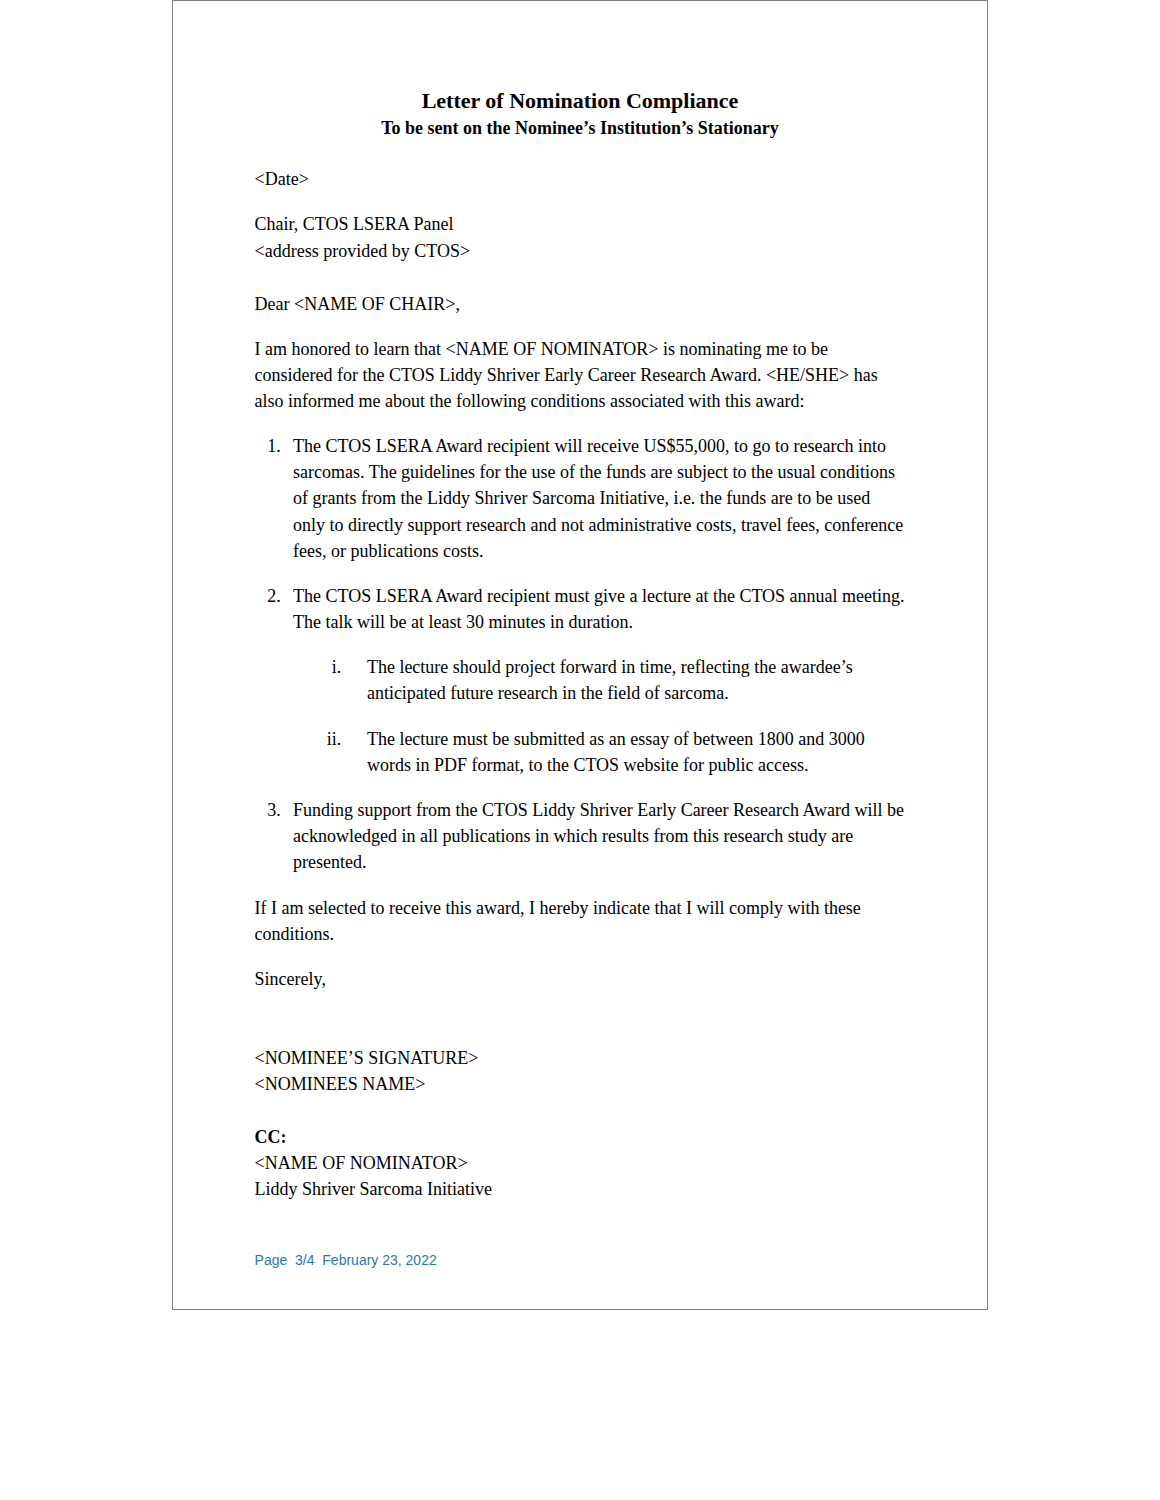Letter of Nomination Compliance
To be sent on the Nominee’s Institution’s Stationary
<Date>
Chair, CTOS LSERA Panel
<address provided by CTOS>
Dear <NAME OF CHAIR>,
I am honored to learn that <NAME OF NOMINATOR> is nominating me to be considered for the CTOS Liddy Shriver Early Career Research Award. <HE/SHE> has also informed me about the following conditions associated with this award:
The CTOS LSERA Award recipient will receive US$55,000, to go to research into sarcomas. The guidelines for the use of the funds are subject to the usual conditions of grants from the Liddy Shriver Sarcoma Initiative, i.e. the funds are to be used only to directly support research and not administrative costs, travel fees, conference fees, or publications costs.
The CTOS LSERA Award recipient must give a lecture at the CTOS annual meeting. The talk will be at least 30 minutes in duration.
The lecture should project forward in time, reflecting the awardee’s anticipated future research in the field of sarcoma.
The lecture must be submitted as an essay of between 1800 and 3000 words in PDF format, to the CTOS website for public access.
Funding support from the CTOS Liddy Shriver Early Career Research Award will be acknowledged in all publications in which results from this research study are presented.
If I am selected to receive this award, I hereby indicate that I will comply with these conditions.
Sincerely,
<NOMINEE’S SIGNATURE>
<NOMINEES NAME>
CC:
<NAME OF NOMINATOR>
Liddy Shriver Sarcoma Initiative
Page 3/4 February 23, 2022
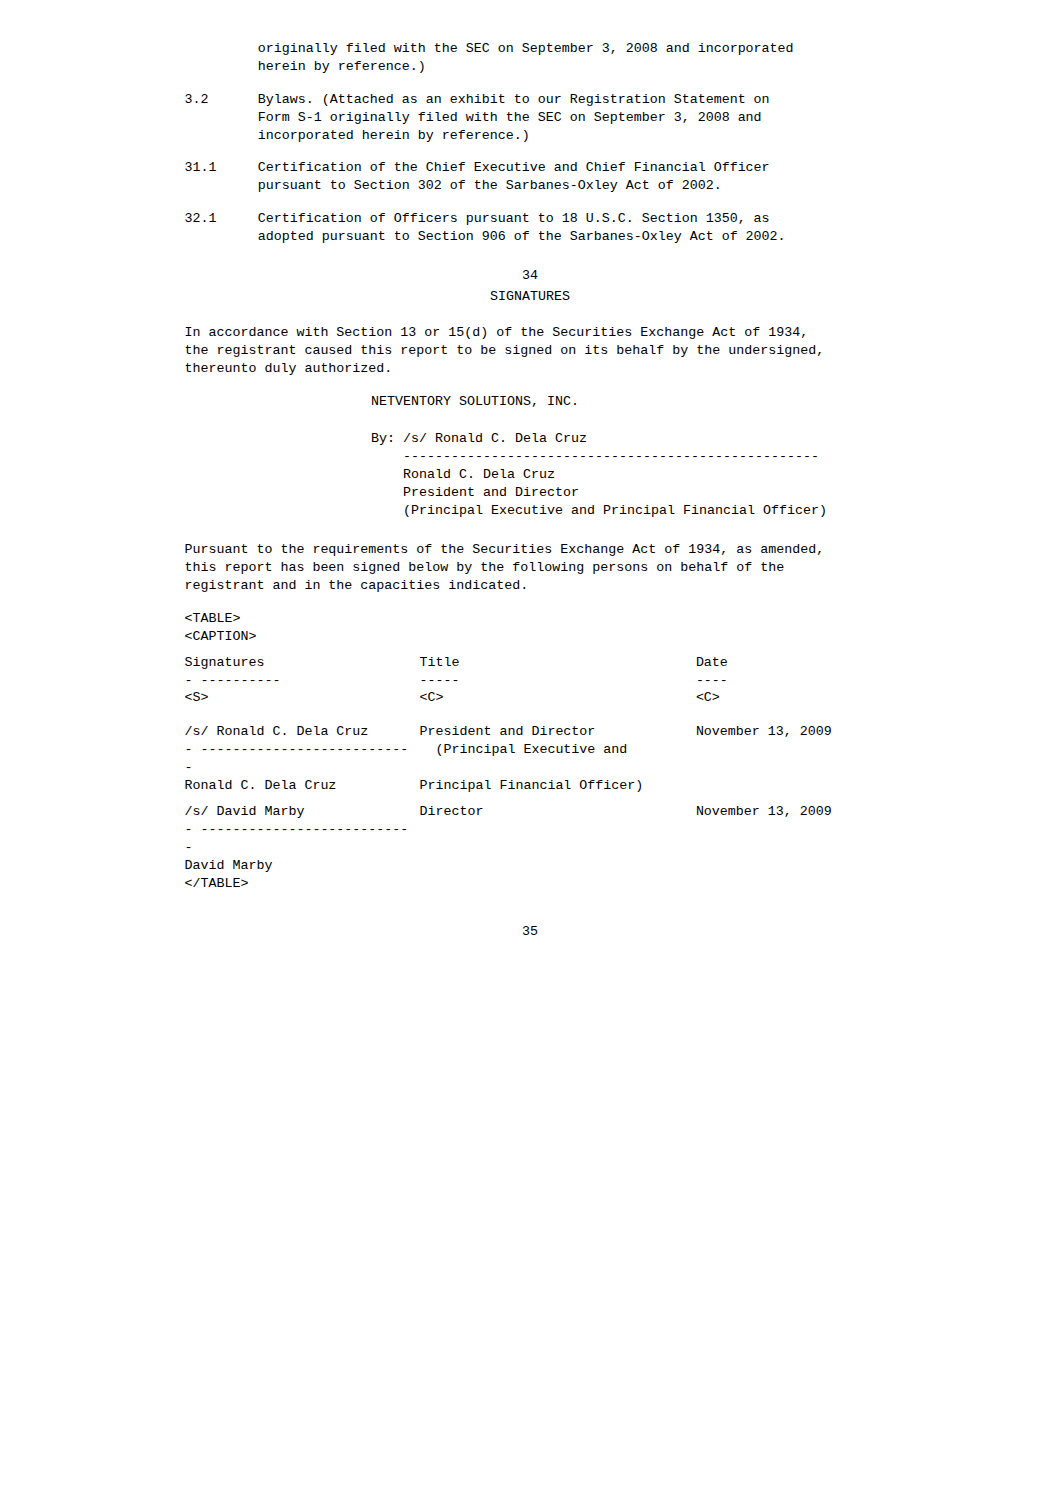originally filed with the SEC on September 3, 2008 and incorporated
herein by reference.)
3.2
Bylaws. (Attached as an exhibit to our Registration Statement on
Form S-1 originally filed with the SEC on September 3, 2008 and
incorporated herein by reference.)
31.1
Certification of the Chief Executive and Chief Financial Officer
pursuant to Section 302 of the Sarbanes-Oxley Act of 2002.
32.1
Certification of Officers pursuant to 18 U.S.C. Section 1350, as
adopted pursuant to Section 906 of the Sarbanes-Oxley Act of 2002.
34
SIGNATURES
In accordance with Section 13 or 15(d) of the Securities Exchange Act of 1934,
the registrant caused this report to be signed on its behalf by the undersigned,
thereunto duly authorized.
NETVENTORY SOLUTIONS, INC.
By: /s/ Ronald C. Dela Cruz
----------------------------------------------------
Ronald C. Dela Cruz
President and Director
(Principal Executive and Principal Financial Officer)
Pursuant to the requirements of the Securities Exchange Act of 1934, as amended,
this report has been signed below by the following persons on behalf of the
registrant and in the capacities indicated.
<TABLE>
<CAPTION>
| Signatures | Title | Date |
| - ---------- | ----- | ---- |
| <S> | <C> | <C> |
| /s/ Ronald C. Dela Cruz | President and Director | November 13, 2009 |
| - --------------------------- | (Principal Executive and | |
| Ronald C. Dela Cruz | Principal Financial Officer) | |
| /s/ David Marby | Director | November 13, 2009 |
| - --------------------------- | | |
| David Marby | | |
</TABLE>
35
________________________________________
Exercise description -> Set down nothing but the lines from the one with "pursuant to Section 302" through the end of the records, keeping each line exactly as written and including both ends.

Written response ->
pursuant to Section 302 of the Sarbanes-Oxley Act of 2002.
32.1
Certification of Officers pursuant to 18 U.S.C. Section 1350, as
adopted pursuant to Section 906 of the Sarbanes-Oxley Act of 2002.
34
SIGNATURES
In accordance with Section 13 or 15(d) of the Securities Exchange Act of 1934,
the registrant caused this report to be signed on its behalf by the undersigned,
thereunto duly authorized.
NETVENTORY SOLUTIONS, INC.
By: /s/ Ronald C. Dela Cruz
----------------------------------------------------
Ronald C. Dela Cruz
President and Director
(Principal Executive and Principal Financial Officer)
Pursuant to the requirements of the Securities Exchange Act of 1934, as amended,
this report has been signed below by the following persons on behalf of the
registrant and in the capacities indicated.
<TABLE>
<CAPTION>
| Signatures | Title | Date |
| - ---------- | ----- | ---- |
| <S> | <C> | <C> |
| /s/ Ronald C. Dela Cruz | President and Director | November 13, 2009 |
| - --------------------------- | (Principal Executive and | |
| Ronald C. Dela Cruz | Principal Financial Officer) | |
| /s/ David Marby | Director | November 13, 2009 |
| - --------------------------- | | |
| David Marby | | |
</TABLE>
35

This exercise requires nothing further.